Why it matters: If researchers can predict what shape a protein will take, they can better understand how it works — and potentially target medicines for proteins that cause disease or create antibiotics that can disable resistant bacteria's proteins.
The big picture: Determining the structure of proteins is typically done through painstaking experiments involving crystallizing proteins and analyzing them with X-rays. That's yielded the shapes of a small fraction of proteins in humans.
- But new machine-learning systems like AlphaFold and RoseTTAFold are making a "once in a generation" advance and have been able to speed up the discovery process greatly.
- "If you really want to understand how biology works at the molecular level — and that is really where it works, with little machines interacting with each other — you need to know the shape of the protein molecules," said John Moult, a structural biologist at the University of Maryland, Shady Grove.
- "For a long time we've known the sequences at the DNA level of all the genes, and those sequences dictate what these shapes are. But the way in which you can get from 'here's the sequence' to 'what's the detailed shape' has been an outstanding computational problem for more than 50 years," Moult told Axios.
- Moult is also co-founder of the Critical Assessment of Structure Prediction, or CASP, which is a challenge that's been run for 25 years to test modeling programs predicting protein structures.
The latest: Google DeepMind's AlphaFold2 system is able to issue a “good prediction" of protein structures about 95% of the time, scientists said at a joint press conference announcing DeepMind and the European Molecular Biology Laboratory (EMBL)'s collaboration.
- Using AlphaFold 2, scientists were able to generate 3D models of 350,000 proteins, 36% of which have a "high confidence," they said.

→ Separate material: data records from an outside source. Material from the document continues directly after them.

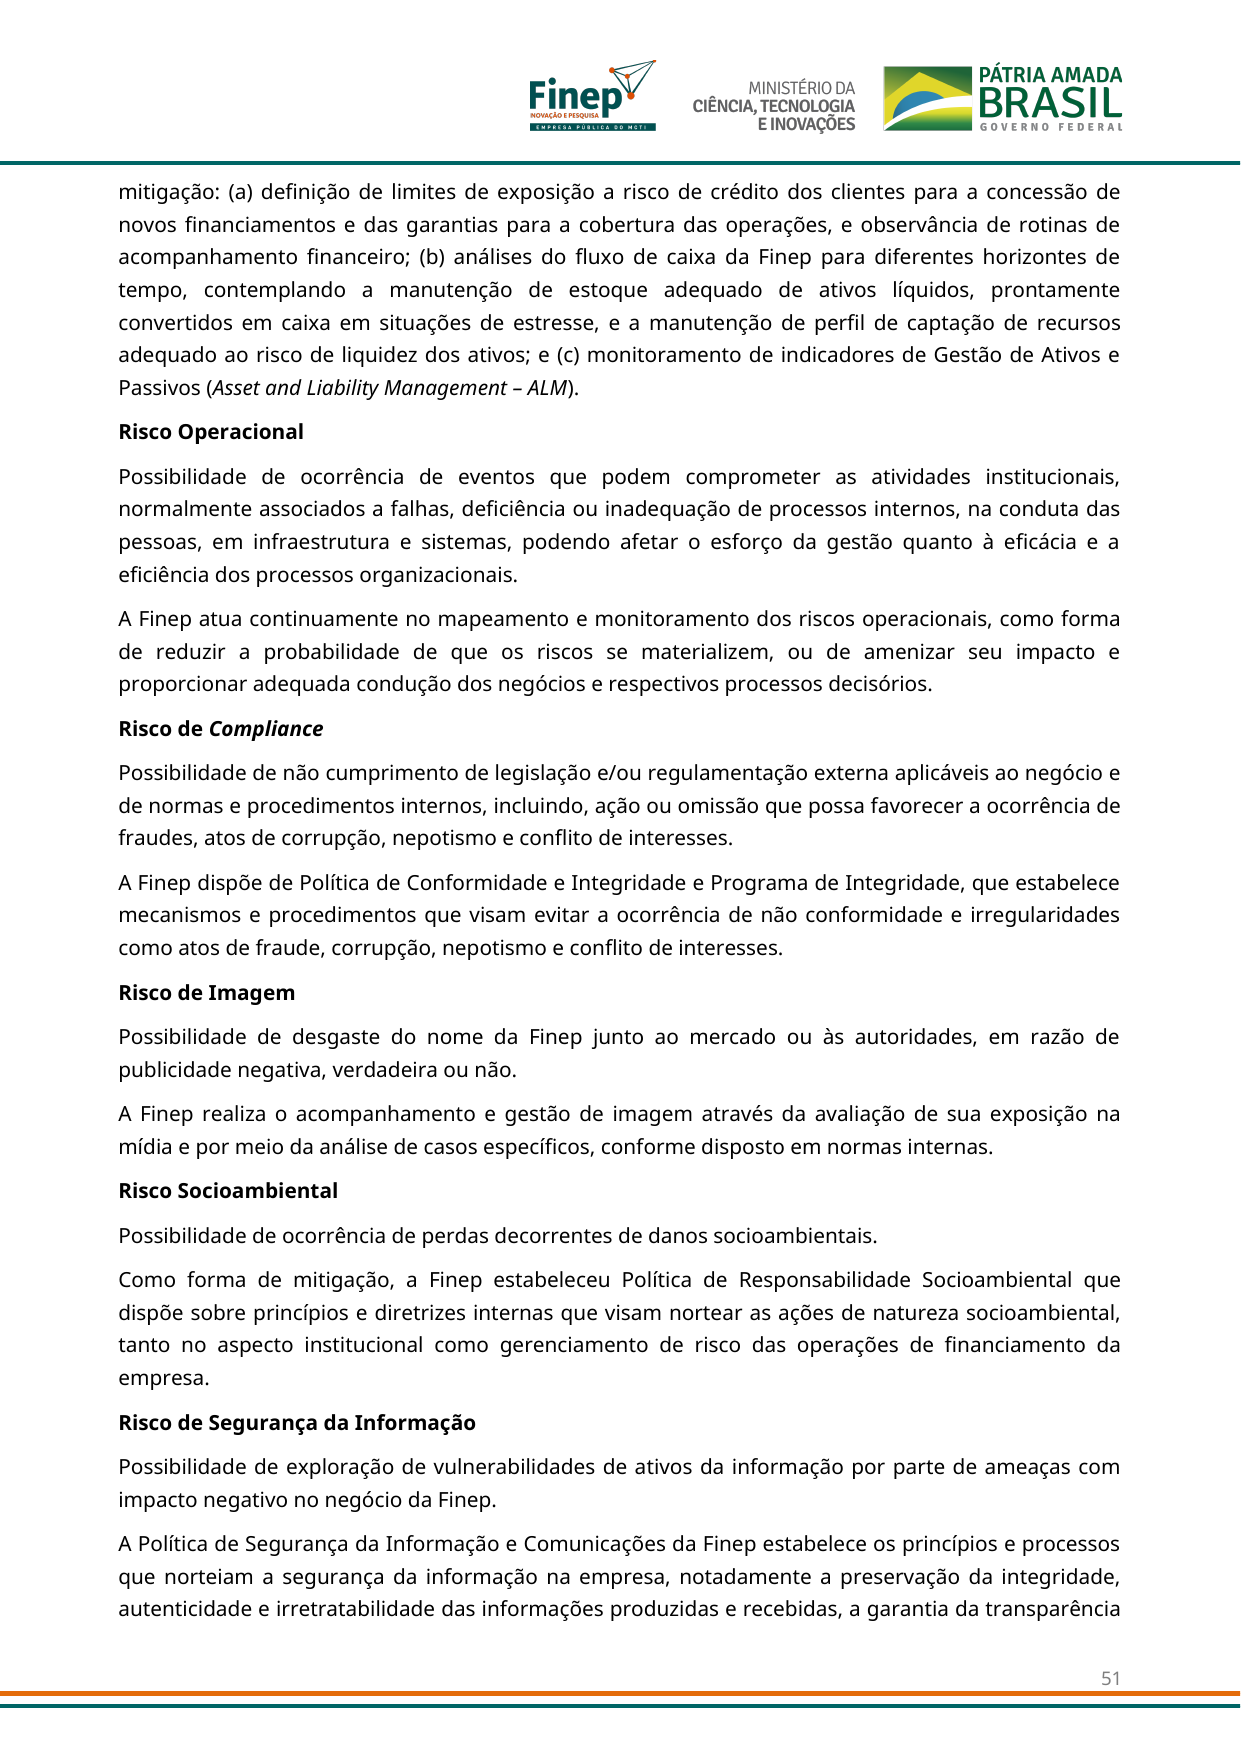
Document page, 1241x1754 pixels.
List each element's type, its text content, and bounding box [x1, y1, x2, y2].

text Risco de Compliance [118, 714, 1122, 742]
text Possibilidade de não cumprimento de legislação e/ou regulamentação externa aplicáveis ao negócio e de normas e procedimentos internos, incluindo, ação ou omissão que possa favorecer a ocorrência de fraudes, atos de corrupção, nepotismo e conflito de interesses. [118, 758, 1122, 852]
text A Finep atua continuamente no mapeamento e monitoramento dos riscos operacionais, como forma de reduzir a probabilidade de que os riscos se materializem, ou de amenizar seu impacto e proporcionar adequada condução dos negócios e respectivos processos decisórios. [118, 604, 1122, 698]
text A Finep dispõe de Política de Conformidade e Integridade e Programa de Integridade, que estabelece mecanismos e procedimentos que visam evitar a ocorrência de não conformidade e irregularidades como atos de fraude, corrupção, nepotismo e conflito de interesses. [118, 868, 1122, 962]
text Risco Operacional [118, 417, 1122, 446]
text Risco de Imagem [118, 978, 1122, 1006]
text Possibilidade de ocorrência de eventos que podem comprometer as atividades institucionais, normalmente associados a falhas, deficiência ou inadequação de processos internos, na conduta das pessoas, em infraestrutura e sistemas, podendo afetar o esforço da gestão quanto à eficácia e a eficiência dos processos organizacionais. [118, 462, 1122, 588]
text mitigação: (a) definição de limites de exposição a risco de crédito dos clientes para a concessão de novos financiamentos e das garantias para a cobertura das operações, e observância de rotinas de acompanhamento financeiro; (b) análises do fluxo de caixa da Finep para diferentes horizontes de tempo, contemplando a manutenção de estoque adequado de ativos líquidos, prontamente convertidos em caixa em situações de estresse, e a manutenção de perfil de captação de recursos adequado ao risco de liquidez dos ativos; e (c) monitoramento de indicadores de Gestão de Ativos e Passivos (Asset and Liability Management – ALM). [118, 177, 1122, 401]
text Como forma de mitigação, a Finep estabeleceu Política de Responsabilidade Socioambiental que dispõe sobre princípios e diretrizes internas que visam nortear as ações de natureza socioambiental, tanto no aspecto institucional como gerenciamento de risco das operações de financiamento da empresa. [118, 1265, 1122, 1392]
text Possibilidade de ocorrência de perdas decorrentes de danos socioambientais. [118, 1221, 1122, 1249]
text Possibilidade de exploração de vulnerabilidades de ativos da informação por parte de ameaças com impacto negativo no negócio da Finep. [118, 1452, 1122, 1513]
picture [530, 60, 1123, 134]
text Risco de Segurança da Informação [118, 1408, 1122, 1436]
text A Finep realiza o acompanhamento e gestão de imagem através da avaliação de sua exposição na mídia e por meio da análise de casos específicos, conforme disposto em normas internas. [118, 1099, 1122, 1160]
text Risco Socioambiental [118, 1176, 1122, 1205]
text A Política de Segurança da Informação e Comunicações da Finep estabelece os princípios e processos que norteiam a segurança da informação na empresa, notadamente a preservação da integridade, autenticidade e irretratabilidade das informações produzidas e recebidas, a garantia da transparência [118, 1529, 1122, 1623]
text Possibilidade de desgaste do nome da Finep junto ao mercado ou às autoridades, em razão de publicidade negativa, verdadeira ou não. [118, 1022, 1122, 1083]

The researchers have opened these structures to use via the AlphaFold database in an "effort to move the science forward," said DeepMind's Demis Hassabis, co-author of the paper in Nature.

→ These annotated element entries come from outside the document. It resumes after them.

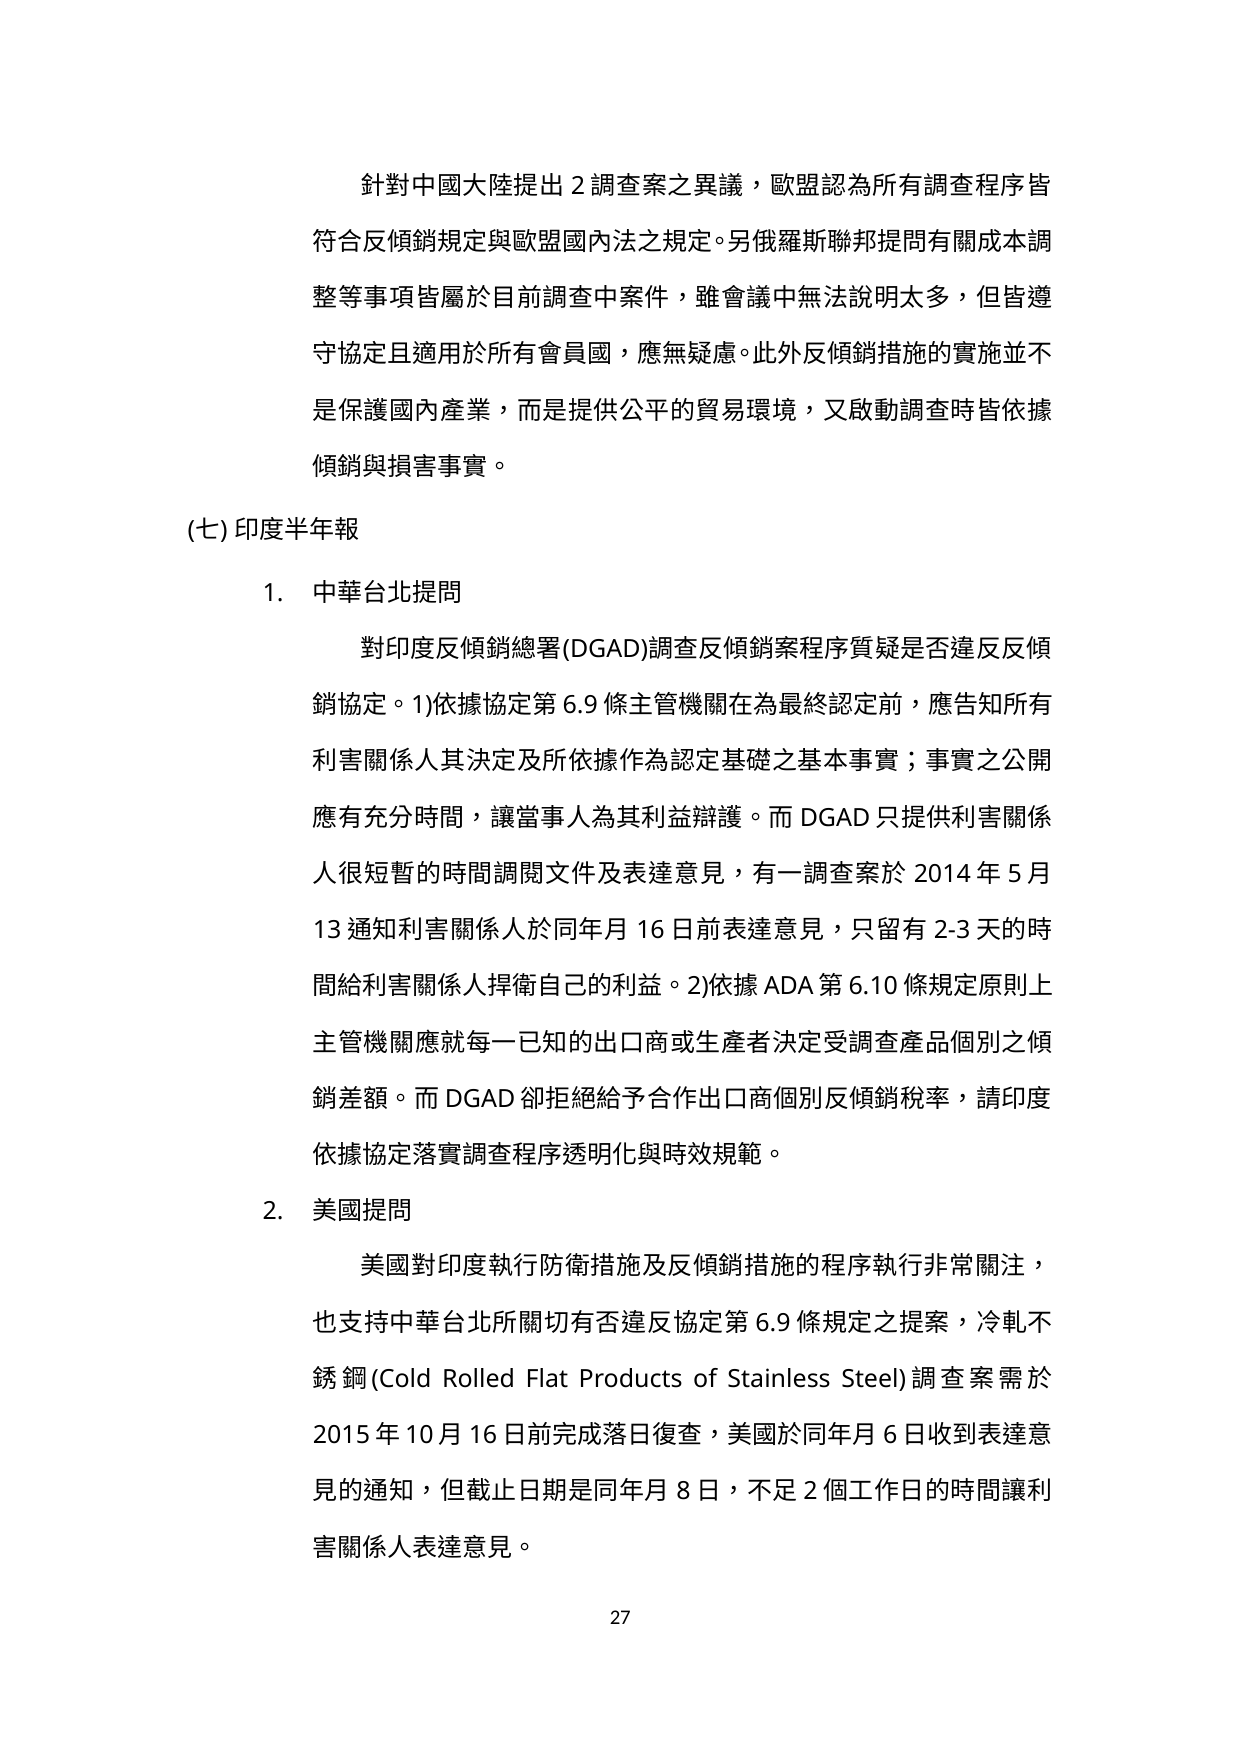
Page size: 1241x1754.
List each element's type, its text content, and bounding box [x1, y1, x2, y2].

text 對印度反傾銷總署(DGAD)調查反傾銷案程序質疑是否違反反傾銷協定。1)依據協定第6.9條主管機關在為最終認定前，應告知所有利害關係人其決定及所依據作為認定基礎之基本事實；事實之公開應有充分時間，讓當事人為其利益辯護。而DGAD只提供利害關係人很短暫的時間調閱文件及表達意見，有一調查案於2014年5月13通知利害關係人於同年月16日前表達意見，只留有2-3天的時間給利害關係人捍衛自己的利益。2)依據ADA第6.10條規定原則上，主管機關應就每一已知的出口商或生產者決定受調查產品個別之傾銷差額。而DGAD卻拒絕給予合作出口商個別反傾銷稅率，請印度依據協定落實調查程序透明化與時效規範。 [313, 628, 1053, 1171]
list 美國提問 [262, 1189, 1053, 1227]
text 美國對印度執行防衛措施及反傾銷措施的程序執行非常關注，也支持中華台北所關切有否違反協定第6.9條規定之提案，冷軋不銹鋼(Cold Rolled Flat Products of Stainless Steel)調查案需於2015年10月16日前完成落日復查，美國於同年月6日收到表達意見的通知，但截止日期是同年月8日，不足2個工作日的時間讓利害關係人表達意見。 [313, 1245, 1053, 1564]
text 針對中國大陸提出2調查案之異議，歐盟認為所有調查程序皆符合反傾銷規定與歐盟國內法之規定。另俄羅斯聯邦提問有關成本調整等事項皆屬於目前調查中案件，雖會議中無法說明太多，但皆遵守協定且適用於所有會員國，應無疑慮。此外反傾銷措施的實施並不是保護國內產業，而是提供公平的貿易環境，又啟動調查時皆依據傾銷與損害事實。 [313, 164, 1053, 483]
text (七) 印度半年報 [187, 509, 1053, 546]
list 中華台北提問 [262, 572, 1053, 609]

- Another co-author, Centre for Enzyme Innovation director John McGeehan, said they had DeepMind test seven enzymes in their experiments to break down plastics, two of which they had already found experimental structures. DeepMind quickly confirmed the two structures and gave further information on the others, too.
- "It's one of those moments, to be honest, where the hair stood up at the back of my neck," McGeehan said. "The structures that [GoogleMind] produced were identical to our crystal structures. In fact, they contained even more information than the crystal structures were able to provide [using traditional methods]. ... The acceleration to our project is multiple years."

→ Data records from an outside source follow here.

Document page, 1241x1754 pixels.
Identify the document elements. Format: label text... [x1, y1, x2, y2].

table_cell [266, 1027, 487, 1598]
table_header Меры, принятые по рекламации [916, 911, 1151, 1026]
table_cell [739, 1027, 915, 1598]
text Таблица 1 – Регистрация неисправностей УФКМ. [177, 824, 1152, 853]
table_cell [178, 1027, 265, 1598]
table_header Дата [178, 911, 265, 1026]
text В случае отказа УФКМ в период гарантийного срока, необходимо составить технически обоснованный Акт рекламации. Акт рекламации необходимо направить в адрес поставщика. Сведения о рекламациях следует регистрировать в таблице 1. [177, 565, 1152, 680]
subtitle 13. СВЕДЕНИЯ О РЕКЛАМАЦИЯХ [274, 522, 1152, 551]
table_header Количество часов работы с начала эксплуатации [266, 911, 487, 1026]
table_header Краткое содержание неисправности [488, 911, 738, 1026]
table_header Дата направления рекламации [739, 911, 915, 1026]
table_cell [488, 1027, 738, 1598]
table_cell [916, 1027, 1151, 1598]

The interpretation of rare genetic mutations is another area AI is expected to target, said EMBL deputy director and co-author Ewan Birney.
- "This is a very practical problem in clinical genetics, where you have a suspected series of mutations or changes in an affected child, and you want to try and work out which one is likely to be the reason why your child has got a particular genetic disease."
Context: The AlphaFold2 findings follow last week's announcement that the University of Washington created a neural network, RoseTTAFold, to determine protein structures and published several openly via GitHub.
What's next: "This is just the first clear demonstration of the power of AI in biology," Moult said.
- "There are obvious next things that are likely to happen, to do with how proteins interact and drug development."
- "Our understanding of protein structures and associated biology will take a big leap forward as people build on these resources," Moult said.